The bickering between cousins and siblings began almost immediately. For his part, Dick Billes made what seemed like a power play. The day after J. W.'s funeral, he took over his father's office. The move into the "throne room" upset his uncle and disagreements soon followed. A. J. wanted to sell gasoline, Dick Billes maintained his father's stand against it. A. J. went ahead and Canadian Tire gas bars became a huge success. A. J.'s wife, Muriel, came up with the idea of Canadian Tire money to act as a cash discount for gasoline purchases. Dick Billes claimed his father thought of it first.
In December, 1960, while his uncle was on vacation, Dick Billes decreed that all Canadian Tire stores could close on Boxing Day. When A. J. came back, he countermanded the order and Dick Billes was brushed aside. If that was not enough, he was soon off the board and out of the company, although he later made a comeback.
The defeat left him bitter, The Globe and Mail's Ian Brown wrote in his 1989 book Freewheeling: The Feuds, Broods, and Outrageous Fortunes of the Billes family and Canada's Favorite Company.
"Dick never forgave me because when his father died, he thought he should be president," A. J. Billes is quoted as saying. "I never intended Dick to be president. I intended him to earn his place. In a lot of ways, Dick was very capable. But as president? No. Dick wasn't old enough. And I think he was a little too conservative."

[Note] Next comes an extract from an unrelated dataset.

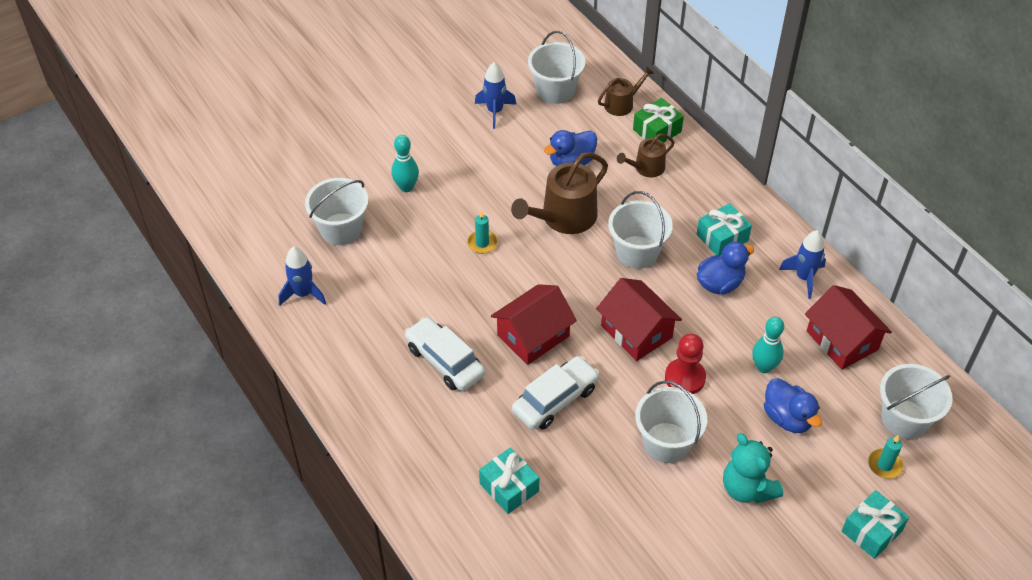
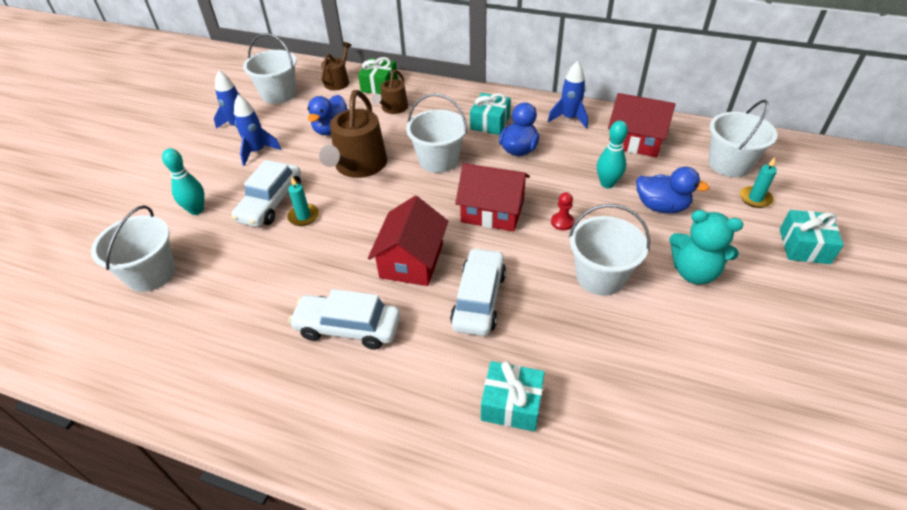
camera: 35 degrees left, 5 degrees down
blue rocket [278,247,326,305] -> blue rocket moved to [234,95,281,166]
red pawn [665,334,706,394] -> red pawn [551,192,574,230], size x0.57
none -> white car [231,160,301,227]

Without control of voting stock, Dick Billes and his siblings never held influence at Canadian Tire again. Control was put in a voting trust that combined the holdings of the charities with those of A. J. Billes.
A few years later, Dick Billes returned as a director of the board and was given a Canadian Tire store in the east end of Toronto. Even so, the squabbling continued - even with Dick's own reclusive brother. "We're not social climbers," said John Billes. "My brother [Dick], that's another story."

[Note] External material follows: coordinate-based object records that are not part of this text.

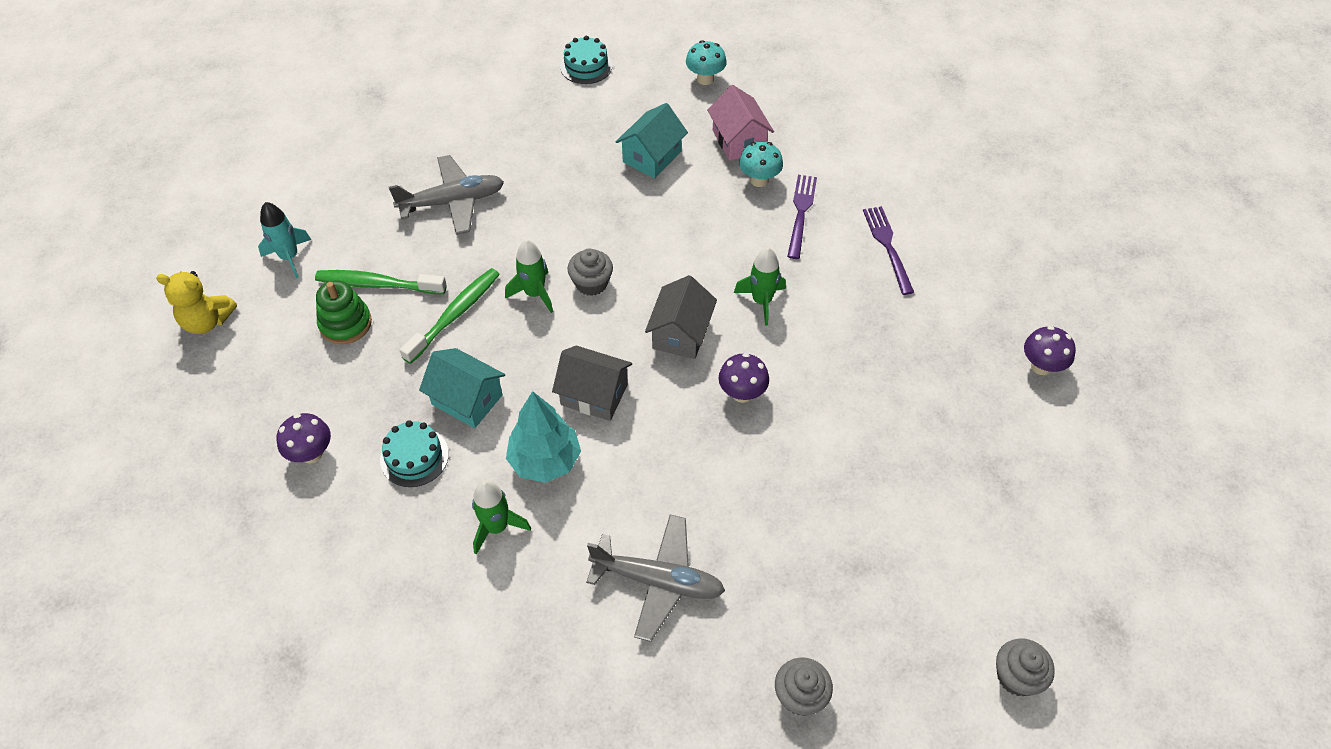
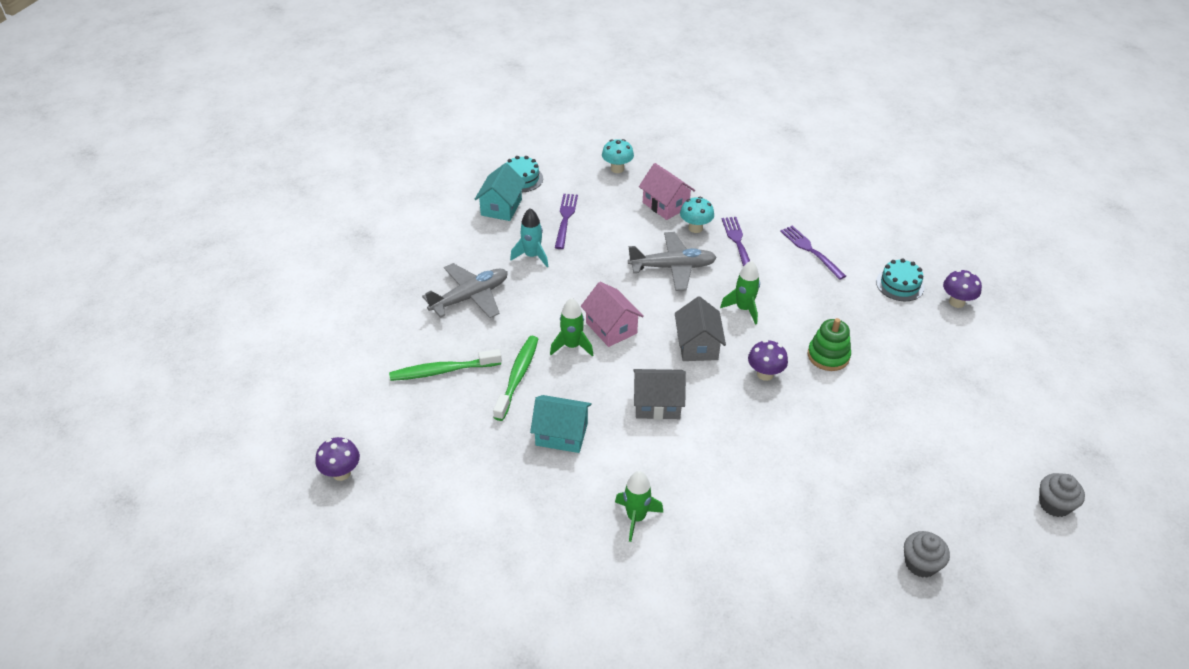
camera: 20 degrees left, 10 degrees down
yellow teddy bear [156,271,237,334] -> none
turquoise rocket [258,202,311,278] -> turquoise rocket moved to [510,208,548,267]
purple mushroom [277,413,331,463] -> purple mushroom moved to [315,437,360,481]
green stacking toy [316,280,372,344] -> green stacking toy moved to [808,318,851,371]
turquoise cake [380,420,449,487] -> turquoise cake moved to [876,259,924,301]
turquoise tree [506,391,581,483] -> none
grey cupcake [567,249,613,296] -> pink house [581,282,644,347]
grey plane [586,515,725,642] -> grey plane moved to [628,232,717,291]
turquoise house [616,103,688,179] -> turquoise house moved to [474,163,526,221]
none -> purple fork [555,194,578,249]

By all accounts, Dick Billes regarded his brother in a similar fashion. "He didn't want to do the mundane things to learn how the business worked," he told author Rod McQueen in Can't Buy Me Love: How Martha Billes Made Canadian Tire Hers. "He's not exactly the proudest moment of my life."
Meanwhile, the influence of his cousins Fred and Martha Billes had begun to grow, and almost 30 years after the death of J. W. Billes, the issue of who controlled the shares was settled in part by the Ontario Supreme Court. By June of 1983, 23 charitable organizations owned more than a million shares of Canadian Tire, worth $64-million at the time. The charities wanted to sell their shares and the court ordered the sale to go through despite the objections of Dick Billes. That December, he was ousted from the board again.
In April, 1995, A. J. Billes died and left his shares to his children. But that stock was also tied up in the same voting trust. Another round of legal wrangling ensued. When the smoke cleared in 1997, Martha Billes was in firm control of Canadian Tire.
Dick Billes lived all his married life in a large bungalow in Don Mills on the edge of the Bridle Path, one of Toronto's most expensive neighbourhoods. Like his father, he loved boats. He spent his summers at his cottage in Muskoka and winters in Florida. He ran his own Canadian Tire store at Lawrence Avenue and Kennedy Road in Toronto for 25 years.
In the end, he was philosophical about the long years of infighting.
"It was out of our hands," he told Mr. McQueen. "It was our father who set it in motion. He gave the shares to A. J. in the first place [at the founding of the company]. A. J. didn't buy them; they were given to him. My father must have wanted it that way.
"I can't get myself upset over something I can't control. I had to make my own life and do the things I wanted to do, which I did."
Alfred Dickson Billes was born Aug. 8, 1928, in Toronto. He died July 22, 2008, of prostate cancer. He was 79. He is survived by his wife, Norma, and by children Rob and Ann. He also leaves his brother, John. He was predeceased by his sister, Gwen.